Data provided START

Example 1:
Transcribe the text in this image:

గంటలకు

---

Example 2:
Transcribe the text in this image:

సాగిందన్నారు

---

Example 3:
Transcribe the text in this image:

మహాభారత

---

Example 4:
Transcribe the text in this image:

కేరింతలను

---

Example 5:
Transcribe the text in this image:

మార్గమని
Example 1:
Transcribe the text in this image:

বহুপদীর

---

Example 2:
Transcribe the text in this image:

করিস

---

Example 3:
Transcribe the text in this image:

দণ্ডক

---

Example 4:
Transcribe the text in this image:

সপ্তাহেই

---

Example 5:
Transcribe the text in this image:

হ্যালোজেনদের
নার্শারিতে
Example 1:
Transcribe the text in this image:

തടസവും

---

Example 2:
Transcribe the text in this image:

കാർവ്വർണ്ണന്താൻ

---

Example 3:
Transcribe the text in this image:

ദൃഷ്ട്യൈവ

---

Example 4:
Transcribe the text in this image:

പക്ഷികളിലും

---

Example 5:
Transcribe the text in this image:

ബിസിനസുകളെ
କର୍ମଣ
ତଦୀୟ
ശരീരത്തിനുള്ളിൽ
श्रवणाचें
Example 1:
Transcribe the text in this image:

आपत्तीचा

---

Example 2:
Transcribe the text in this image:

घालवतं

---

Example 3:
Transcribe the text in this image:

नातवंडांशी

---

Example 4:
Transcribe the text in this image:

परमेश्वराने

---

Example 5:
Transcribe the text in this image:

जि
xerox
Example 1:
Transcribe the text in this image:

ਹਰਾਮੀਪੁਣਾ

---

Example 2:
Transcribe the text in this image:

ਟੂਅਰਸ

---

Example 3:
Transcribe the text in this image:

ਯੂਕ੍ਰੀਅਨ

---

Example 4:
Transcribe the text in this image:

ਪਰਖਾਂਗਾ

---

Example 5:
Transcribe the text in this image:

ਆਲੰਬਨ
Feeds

Data provided END

> **Task objective**: Print the data word for word.

> **Solution to this exercise**:
Example 1:
Transcribe the text in this image:

గంటలకు

---

Example 2:
Transcribe the text in this image:

సాగిందన్నారు

---

Example 3:
Transcribe the text in this image:

మహాభారత

---

Example 4:
Transcribe the text in this image:

కేరింతలను

---

Example 5:
Transcribe the text in this image:

మార్గమని
Example 1:
Transcribe the text in this image:

বহুপদীর

---

Example 2:
Transcribe the text in this image:

করিস

---

Example 3:
Transcribe the text in this image:

দণ্ডক

---

Example 4:
Transcribe the text in this image:

সপ্তাহেই

---

Example 5:
Transcribe the text in this image:

হ্যালোজেনদের
নার্শারিতে
Example 1:
Transcribe the text in this image:

തടസവും

---

Example 2:
Transcribe the text in this image:

കാർവ്വർണ്ണന്താൻ

---

Example 3:
Transcribe the text in this image:

ദൃഷ്ട്യൈവ

---

Example 4:
Transcribe the text in this image:

പക്ഷികളിലും

---

Example 5:
Transcribe the text in this image:

ബിസിനസുകളെ
କର୍ମଣ
ତଦୀୟ
ശരീരത്തിനുള്ളിൽ
श्रवणाचें
Example 1:
Transcribe the text in this image:

आपत्तीचा

---

Example 2:
Transcribe the text in this image:

घालवतं

---

Example 3:
Transcribe the text in this image:

नातवंडांशी

---

Example 4:
Transcribe the text in this image:

परमेश्वराने

---

Example 5:
Transcribe the text in this image:

जि
xerox
Example 1:
Transcribe the text in this image:

ਹਰਾਮੀਪੁਣਾ

---

Example 2:
Transcribe the text in this image:

ਟੂਅਰਸ

---

Example 3:
Transcribe the text in this image:

ਯੂਕ੍ਰੀਅਨ

---

Example 4:
Transcribe the text in this image:

ਪਰਖਾਂਗਾ

---

Example 5:
Transcribe the text in this image:

ਆਲੰਬਨ
Feeds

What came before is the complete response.